Cancer immunotherapy involves harnessing the body’s immune system to fight tumors; however, delivering treatments effectively and precisely remains a challenge. To that end, transdermal drug delivery via microneedles (MNs) offers a minimally invasive solution.

A new review in Glycoscience & Therapy focuses on a new material for these microneedles: natural polysaccharides. Derived from sources like plants, animals, and microbes, these sugars (e.g., hyaluronic acid, chitosan) are not only highly biocompatible and biodegradable but can also actively modulate the immune system.

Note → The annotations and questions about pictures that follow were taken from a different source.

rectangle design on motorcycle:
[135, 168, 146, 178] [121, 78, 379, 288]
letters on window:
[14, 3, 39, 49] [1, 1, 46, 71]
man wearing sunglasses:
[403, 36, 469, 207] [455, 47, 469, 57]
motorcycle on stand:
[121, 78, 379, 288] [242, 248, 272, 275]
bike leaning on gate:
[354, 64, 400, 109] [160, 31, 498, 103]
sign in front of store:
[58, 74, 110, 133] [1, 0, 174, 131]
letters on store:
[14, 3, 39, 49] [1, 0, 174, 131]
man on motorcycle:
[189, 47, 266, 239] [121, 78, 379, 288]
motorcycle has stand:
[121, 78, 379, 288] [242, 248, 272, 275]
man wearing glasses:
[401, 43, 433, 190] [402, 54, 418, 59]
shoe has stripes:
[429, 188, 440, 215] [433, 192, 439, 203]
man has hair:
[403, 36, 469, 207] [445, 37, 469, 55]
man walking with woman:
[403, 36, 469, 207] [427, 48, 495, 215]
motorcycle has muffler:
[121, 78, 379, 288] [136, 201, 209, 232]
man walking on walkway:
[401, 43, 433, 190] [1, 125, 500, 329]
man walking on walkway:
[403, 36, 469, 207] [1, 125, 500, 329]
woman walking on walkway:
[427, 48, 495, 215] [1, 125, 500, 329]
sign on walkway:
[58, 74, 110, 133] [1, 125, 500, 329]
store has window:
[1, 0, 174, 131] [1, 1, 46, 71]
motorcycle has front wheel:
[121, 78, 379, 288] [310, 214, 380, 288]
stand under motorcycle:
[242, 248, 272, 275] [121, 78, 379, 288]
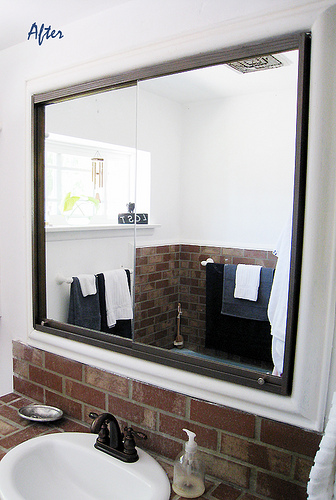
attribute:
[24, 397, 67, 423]
soap dish — empty, silver, metal, white, stainless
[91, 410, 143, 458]
faucet — black, brown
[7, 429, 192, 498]
sink — white, clean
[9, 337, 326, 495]
wall — brick, red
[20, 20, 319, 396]
mirror — reflecting, dark, large, white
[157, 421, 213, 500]
soap bottle — plastic, empty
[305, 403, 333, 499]
towels — hanging, white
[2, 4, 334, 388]
wall — white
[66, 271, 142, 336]
towels — hanging, blue, black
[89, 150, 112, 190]
chime — hanging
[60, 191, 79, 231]
plant — small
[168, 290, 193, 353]
brush — long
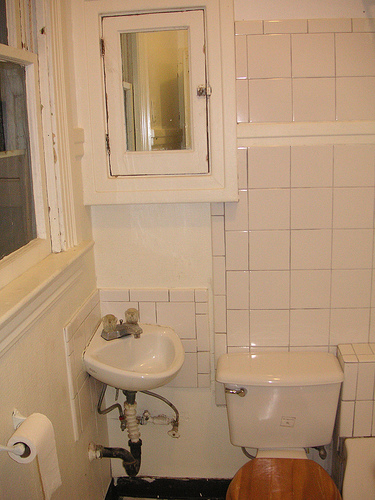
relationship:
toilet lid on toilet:
[226, 457, 342, 499] [215, 351, 343, 498]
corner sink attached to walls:
[82, 309, 183, 393] [64, 288, 212, 442]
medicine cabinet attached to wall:
[71, 1, 239, 209] [72, 1, 373, 479]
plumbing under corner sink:
[87, 381, 179, 478] [82, 309, 183, 393]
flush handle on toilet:
[224, 386, 247, 398] [215, 351, 343, 498]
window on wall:
[0, 1, 52, 289] [0, 0, 111, 499]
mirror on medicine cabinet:
[119, 29, 190, 150] [71, 1, 239, 209]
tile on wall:
[99, 18, 372, 440] [72, 1, 373, 479]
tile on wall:
[63, 288, 105, 441] [0, 0, 111, 499]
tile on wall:
[247, 188, 292, 231] [72, 1, 373, 479]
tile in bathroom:
[247, 188, 292, 231] [0, 1, 373, 498]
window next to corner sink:
[0, 1, 52, 289] [82, 309, 183, 393]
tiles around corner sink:
[64, 287, 211, 441] [82, 309, 183, 393]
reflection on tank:
[249, 353, 304, 421] [215, 353, 343, 450]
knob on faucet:
[124, 310, 140, 324] [102, 308, 144, 342]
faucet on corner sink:
[102, 308, 144, 342] [82, 309, 183, 393]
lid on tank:
[214, 351, 346, 386] [215, 353, 343, 450]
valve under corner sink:
[168, 429, 180, 440] [82, 309, 183, 393]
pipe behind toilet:
[239, 447, 255, 460] [215, 351, 343, 498]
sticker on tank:
[280, 416, 296, 428] [215, 353, 343, 450]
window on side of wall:
[0, 1, 52, 289] [0, 0, 111, 499]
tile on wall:
[247, 146, 292, 191] [72, 1, 373, 479]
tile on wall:
[290, 146, 334, 188] [72, 1, 373, 479]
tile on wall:
[332, 145, 374, 187] [72, 1, 373, 479]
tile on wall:
[290, 188, 332, 230] [72, 1, 373, 479]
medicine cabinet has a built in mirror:
[71, 1, 239, 209] [119, 29, 190, 150]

The review distinguishes itself by positioning PMNs as an integrated “active therapeutic platform rather than passive drug carriers. The authors examined how PMNs function as both a delivery vehicle and an immunomodulator. They found that PMNs can transport various anti-cancer agents—from small molecules and antibodies to nanoparticles—directly into the skin, targeting rich networks of immune cells. Beyond simple delivery, the polysaccharide matrix itself can actively interact with and modulate these immune cells, creating a powerful dual-action therapy.

The review also detailed advances in material science, summarizes the unique structure-activity relationships of polysaccharides, their physicochemical properties tunability, and how these features can be exploited to improve mechanical strength, biocompatibility, controlled biodegradation, and tumor-specific responsiveness of MNs.

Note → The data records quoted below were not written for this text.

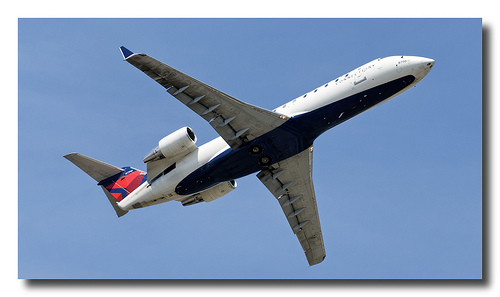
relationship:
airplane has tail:
[63, 45, 436, 265] [63, 151, 146, 217]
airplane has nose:
[63, 45, 436, 265] [384, 55, 435, 94]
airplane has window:
[63, 45, 436, 265] [344, 73, 350, 79]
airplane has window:
[63, 45, 436, 265] [334, 77, 339, 83]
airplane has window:
[63, 45, 436, 265] [324, 83, 329, 89]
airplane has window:
[63, 45, 436, 265] [314, 88, 319, 94]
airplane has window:
[63, 45, 436, 265] [302, 94, 307, 99]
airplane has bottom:
[63, 45, 436, 265] [174, 73, 415, 196]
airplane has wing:
[63, 45, 436, 265] [119, 45, 274, 147]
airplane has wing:
[63, 45, 436, 265] [256, 145, 326, 266]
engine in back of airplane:
[143, 126, 197, 163] [63, 45, 436, 265]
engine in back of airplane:
[182, 178, 237, 208] [63, 45, 436, 265]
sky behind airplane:
[19, 18, 483, 280] [63, 45, 436, 265]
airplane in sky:
[63, 45, 436, 265] [19, 18, 483, 280]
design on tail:
[98, 168, 147, 200] [63, 151, 146, 217]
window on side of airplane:
[344, 73, 350, 79] [63, 45, 436, 265]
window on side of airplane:
[334, 77, 339, 83] [63, 45, 436, 265]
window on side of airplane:
[324, 83, 329, 89] [63, 45, 436, 265]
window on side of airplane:
[314, 88, 319, 94] [63, 45, 436, 265]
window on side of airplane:
[302, 94, 307, 99] [63, 45, 436, 265]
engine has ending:
[182, 178, 237, 208] [181, 193, 204, 207]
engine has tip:
[143, 126, 197, 163] [143, 145, 164, 164]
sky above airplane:
[19, 18, 483, 280] [63, 45, 436, 265]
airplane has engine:
[63, 45, 436, 265] [143, 126, 197, 163]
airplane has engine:
[63, 45, 436, 265] [182, 178, 237, 208]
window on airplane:
[344, 73, 350, 79] [63, 45, 436, 265]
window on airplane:
[334, 77, 339, 83] [63, 45, 436, 265]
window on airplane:
[324, 83, 329, 89] [63, 45, 436, 265]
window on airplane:
[314, 88, 319, 94] [63, 45, 436, 265]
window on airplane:
[302, 94, 307, 99] [63, 45, 436, 265]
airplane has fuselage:
[63, 45, 436, 265] [118, 55, 435, 212]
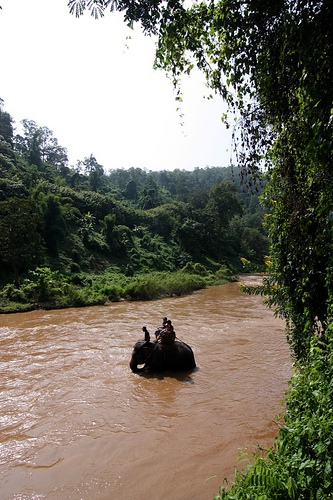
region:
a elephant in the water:
[99, 319, 204, 399]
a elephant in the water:
[97, 286, 234, 390]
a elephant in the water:
[115, 309, 213, 369]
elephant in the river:
[104, 289, 242, 395]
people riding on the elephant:
[118, 310, 238, 403]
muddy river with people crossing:
[52, 247, 251, 413]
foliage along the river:
[247, 395, 322, 484]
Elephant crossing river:
[119, 304, 211, 405]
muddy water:
[43, 422, 132, 490]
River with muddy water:
[70, 264, 219, 419]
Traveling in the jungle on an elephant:
[91, 304, 220, 396]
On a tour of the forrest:
[82, 285, 287, 434]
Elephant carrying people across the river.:
[117, 307, 226, 416]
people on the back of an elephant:
[122, 312, 203, 384]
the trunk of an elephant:
[126, 359, 140, 372]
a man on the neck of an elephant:
[125, 325, 151, 374]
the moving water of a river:
[6, 318, 82, 402]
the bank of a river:
[0, 286, 152, 312]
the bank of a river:
[137, 277, 207, 305]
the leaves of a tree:
[276, 146, 312, 247]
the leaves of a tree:
[25, 123, 45, 162]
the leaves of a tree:
[212, 192, 228, 226]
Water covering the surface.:
[0, 269, 297, 499]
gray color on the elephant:
[128, 337, 198, 381]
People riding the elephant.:
[151, 314, 178, 349]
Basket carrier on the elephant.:
[153, 325, 177, 344]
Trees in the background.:
[3, 99, 264, 312]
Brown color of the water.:
[0, 264, 290, 497]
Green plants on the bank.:
[213, 336, 331, 499]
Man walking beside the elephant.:
[138, 320, 150, 343]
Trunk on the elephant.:
[127, 346, 143, 374]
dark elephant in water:
[120, 316, 195, 385]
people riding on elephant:
[143, 300, 188, 350]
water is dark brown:
[12, 391, 120, 477]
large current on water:
[6, 329, 106, 467]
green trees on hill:
[3, 210, 191, 290]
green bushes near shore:
[46, 269, 211, 309]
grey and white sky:
[44, 53, 213, 160]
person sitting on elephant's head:
[124, 318, 152, 357]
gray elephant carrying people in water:
[124, 312, 197, 383]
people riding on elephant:
[128, 310, 183, 347]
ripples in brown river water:
[148, 435, 183, 452]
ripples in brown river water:
[114, 442, 148, 469]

Overall, the review highlights three interconnected innovations at the materials–device interface:

1. Dual-Function Design: Intrinsic bioactivity of natural polysaccharides (e.g., chitosan-mediated interactions with dendritic cells) enables inherent immunomodulatory effects, generating synergistic responses alongside delivered anticancer agents.
2. Precision Manufacturing Frontier: Aadvanced fabrication, particularly 3D printing, plays a role in overcoming the structural and functional constraints of conventional microneedle manufacturing. Such approaches allow the rational design of geometrically customized MN architectures with improved mechanical performance, tissue interaction, and drug-loading capacity—key parameters for immunotherapy-oriented applications.
3. Engineering Microenvironment Responsiveness: The review synthesizes strategies for engineering PMNs that respond to tumor-associated cues, such as pH gradients or enzymatic activity, enabling localized and temporally controlled drug release. This materials-driven adaptability represents a clear conceptual advance over static, non-responsive MN systems.

Collectively, this materials-driven perspective positions PMNs as a versatile and scalable platform for next-generation cancer immunotherapy, providing a foundation for the rational design of intelligent drug–device combination systems in oncology.